• **Your objective**
Please output exactly the lines that run from the line with "Contactgegevens" through the final line of the data, inclusive, and nothing more.

--------

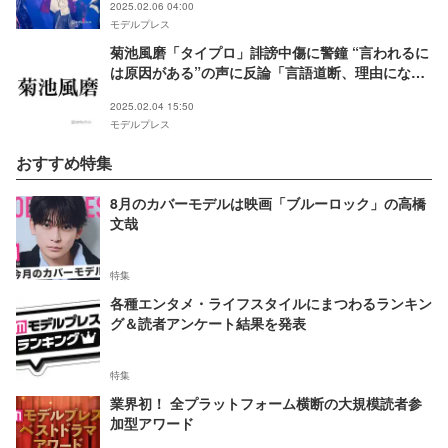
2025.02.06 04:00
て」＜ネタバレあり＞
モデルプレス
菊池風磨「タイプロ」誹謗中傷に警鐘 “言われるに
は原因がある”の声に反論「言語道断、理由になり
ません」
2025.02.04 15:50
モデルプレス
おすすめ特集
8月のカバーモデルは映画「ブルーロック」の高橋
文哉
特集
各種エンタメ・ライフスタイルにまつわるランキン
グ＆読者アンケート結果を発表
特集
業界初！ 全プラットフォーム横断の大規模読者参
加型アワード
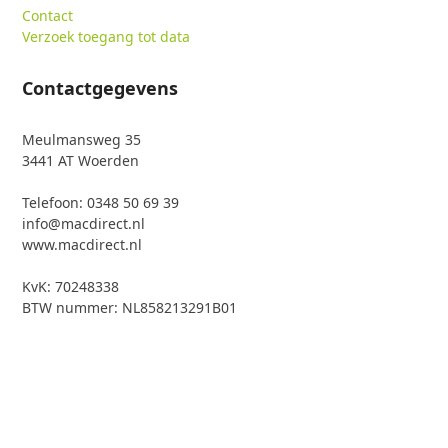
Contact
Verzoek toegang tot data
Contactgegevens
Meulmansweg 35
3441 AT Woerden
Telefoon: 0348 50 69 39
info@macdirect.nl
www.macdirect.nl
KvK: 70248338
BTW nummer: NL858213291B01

--------

• **Problem solution**
Contactgegevens
Meulmansweg 35
3441 AT Woerden
Telefoon: 0348 50 69 39
info@macdirect.nl
www.macdirect.nl
KvK: 70248338
BTW nummer: NL858213291B01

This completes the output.